I'm sure folks may not want or care about another fetcher but I'm quite happy with it and I've begun to really start developing skills including having official releases and a changelog!
It's a tough spot since you need S0ix (modern suspend) for Windows 11 to work but you need S3 for Intel ME to be turned off so you would have to pick one or the other.
It does though the barrel connection needs to be used for firmware updates. The Lemur Pro has additional circuitry to charge the battery even if it is dead.
You'll need to use the barrel charger for applying firmware updates. The Lemur Pro has additional circuitry to support changing the battery even if it completely drained.
Wait, ignoring firmware... you need to have some charge in order to charge with USB-C? Couldn't it use the lowest power modes until it has enough juice to communicate? This seems like a serious flaw with USB PD.
That seems to be an implementation flaw. USB-C provides 5V by default with no negotiation which should be enough to power the controller and allow it to negotiate a higher voltage.
> USB-C provides 5V by default with no negotiation
Just to be pedantic, USB-C does need negotiation before it provides 5V, but that negotiation is just a pair of resistors of a specific value.
(Since the USB-C cable is symmetric, this negotiation is necessary to decide which end will provide the power. One end has both resistors wired as a pull-down, and the other end has both resistors wired as a pull-up. The end with both resistors wired as a pull-up will initially provide the 5V power.)
I have no idea. Maybe they can't, but we won't find out for 5 years when someone brings one out of a closet. Maybe there is enough current leakage when in non charging mode for them to run that much electronics.
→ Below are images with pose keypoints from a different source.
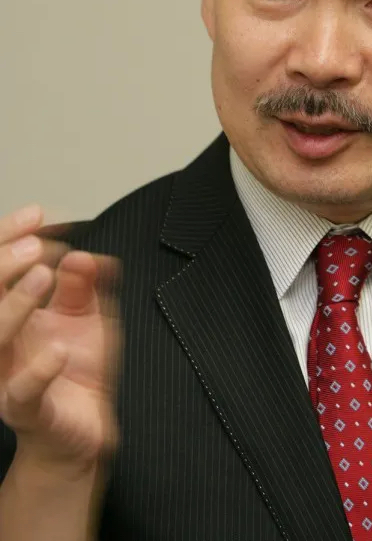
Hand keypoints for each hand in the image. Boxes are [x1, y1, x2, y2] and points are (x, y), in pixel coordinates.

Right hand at [0, 205, 120, 471]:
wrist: (83, 430)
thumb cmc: (77, 372)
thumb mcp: (88, 317)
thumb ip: (85, 285)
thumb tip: (85, 254)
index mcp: (12, 313)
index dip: (9, 240)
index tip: (38, 216)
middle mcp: (2, 341)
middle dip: (3, 263)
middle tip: (34, 244)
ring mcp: (8, 375)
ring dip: (17, 304)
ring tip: (43, 276)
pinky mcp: (26, 408)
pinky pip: (23, 390)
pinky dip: (40, 369)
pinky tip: (59, 349)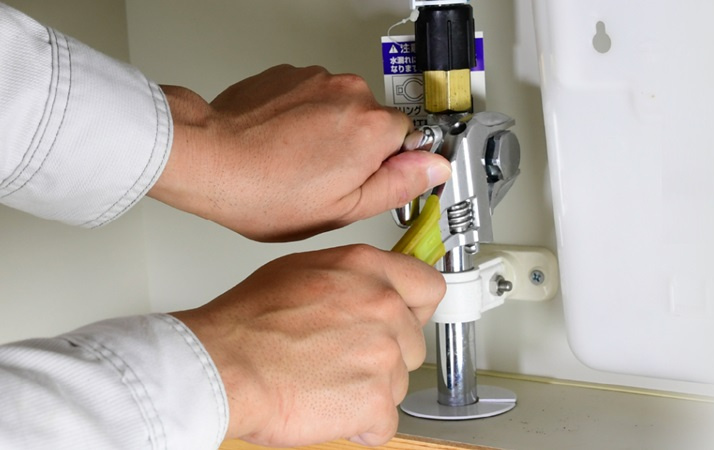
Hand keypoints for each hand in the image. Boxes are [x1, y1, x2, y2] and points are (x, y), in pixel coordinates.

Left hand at [149, 65, 450, 240]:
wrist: (209, 158)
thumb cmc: (265, 190)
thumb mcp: (344, 208)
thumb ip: (398, 184)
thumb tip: (434, 168)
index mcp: (375, 127)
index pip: (410, 140)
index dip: (386, 167)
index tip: (363, 180)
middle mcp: (352, 92)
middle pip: (374, 122)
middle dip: (357, 148)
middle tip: (326, 178)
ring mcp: (317, 78)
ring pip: (341, 109)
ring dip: (328, 131)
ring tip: (298, 162)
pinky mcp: (289, 74)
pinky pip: (312, 97)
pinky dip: (303, 117)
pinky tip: (283, 143)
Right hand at [171, 244, 445, 446]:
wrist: (223, 366)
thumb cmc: (246, 323)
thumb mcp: (301, 270)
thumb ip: (350, 277)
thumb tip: (368, 287)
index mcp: (366, 269)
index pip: (428, 286)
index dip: (415, 308)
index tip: (406, 319)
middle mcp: (382, 306)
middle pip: (413, 341)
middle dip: (385, 354)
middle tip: (343, 358)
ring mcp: (383, 354)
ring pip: (399, 382)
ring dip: (370, 388)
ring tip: (326, 382)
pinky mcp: (376, 399)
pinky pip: (385, 421)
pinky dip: (362, 423)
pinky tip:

Coreboot supports multiple payloads[1]. You can in fact run Coreboot without UEFI - for example by using a SeaBIOS or GRUB payload.
When you are running Coreboot, it is virtually the first thing that executes on the processor, probably after some burnt-on initialization code. At that point it can do whatever. I suspect most people using Coreboot are not using it to launch Tianocore, the UEFI payload, but I guess I don’t know.
The only logical reason I can see to need UEFI would be to load drivers and/or option ROMs that need a UEFI environment - but nothing stops you from implementing drivers/initialization yourself, reverse engineering notwithstanding.